-- SUPPLIED TEXT --
┄┄┄┄┄┄┄┄┄┄

• Hosingen (Great-Dutchy of Luxembourg), January 29, 1945 : the 193rd GIR fights for the last time

     

    I have made many many research on the 193rd GIR and I'm finishing a book (in french) dedicated to this 17th Airborne's unit. I am currently doing the layout of the Rhineland campaign chapter. On January 28, 1945, the 193rd GIR were located in the little village of Hosingen (Great-Dutchy of Luxembourg) facing the German border and the Siegfried Line (also called Westwall) delimited by the Our river. To better understand the battle, I have made a one day trip in the area and I think it is interesting to share this with you.

    Enjoy,

    TFH

     

    The operation: on January 29, 1945, the 193rd GIR has received the mission to seize the highest ground facing the Our valley to better observed the German border and movements of enemy troops. The offensive starts around 02:00 PM with A Company on left and E Company on right. Under heavy fire, A Company failed to reach its objective while E Company reaches its goal at the cost of numerous losses. The two companies are ordered to withdraw at 05:30 PM. This action will be the last one for the 193rd GIR.

     

     

    Operation of the 193rd GIR on January 29, 1945 (TFH map)

     

    Hosingen before the war & after the battle of the Bulge (from the Archives of Hosingen, available on the web):

     

    The Battlefield today: these pics have been realized on August 12, 2018.

    Hosingen today seen from the left part of the front occupied by the 193rd GIR on January 28 & 29, 1945 :

     

    Both companies leaved the village by the main road to Germany, exactly at this place :

     

    The Our valley today :

      

    The objectives of the January 29, 1945 (still seen from the left flank of the front) :

     

    This pic realized just on the right of the E Company's goal shows very well the very hilly landscape in this area and the incredible difficulties to lead patrols at this place, especially in winter with anti-personnel mines on the ground and enemy fire over your head !

┄┄┄┄┄┄┄┄┄┄

Saved entries:
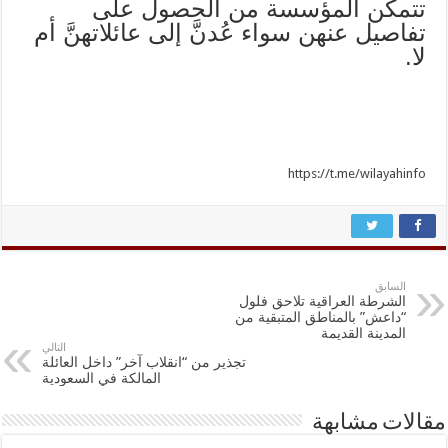
تتمكن المؤسسة من الحصول على
تفاصيل عنهن سواء عُدنَّ إلى عائلاتهنَّ أم
لا.
https://t.me/wilayahinfo
السابق
الشرطة العراقية تلاحق فلول
“داعش” بالمناطق المتبقية من
المدينة القديمة
التالي
تجذير من “انقلاب آخر” داخل العائلة
المالكة في السعودية
مقالات مشابهة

┄┄┄┄┄┄┄┄┄┄

-- REQUIRED ACTIONS --
A – Summarize the account of the 193rd GIR's last battle at Hosingen in two sentences.
B – Continue the account of the 193rd GIR's last battle at Hosingen from its final sentence.

-- RESULTS --
A – On January 29, 1945, the 193rd GIR, located in Hosingen facing the German border along the Our river, received the mission to seize the highest ground facing the Our valley and attacked around 02:00 PM, with A Company on the left and E Company on the right. Under heavy fire, A Company failed to reach its objective while E Company reached its goal at the cost of numerous losses, both companies were ordered to withdraw at 05:30 PM, and this action was the last one for the 193rd GIR.

B –
     

    As a testimony of the battle, it is still possible to observe fox-holes. On the first pic, we seen very well a large german collective shelter with wooden roof remains.  On the second one, we can seen individual fox-holes :

     

    Or simply pieces of shrapnel lying on the ground 75 years after the battle ...

     

    Or a commemorative plate in honor of the 17th AB Division :

     

    And finally two other surprises on the way to home ...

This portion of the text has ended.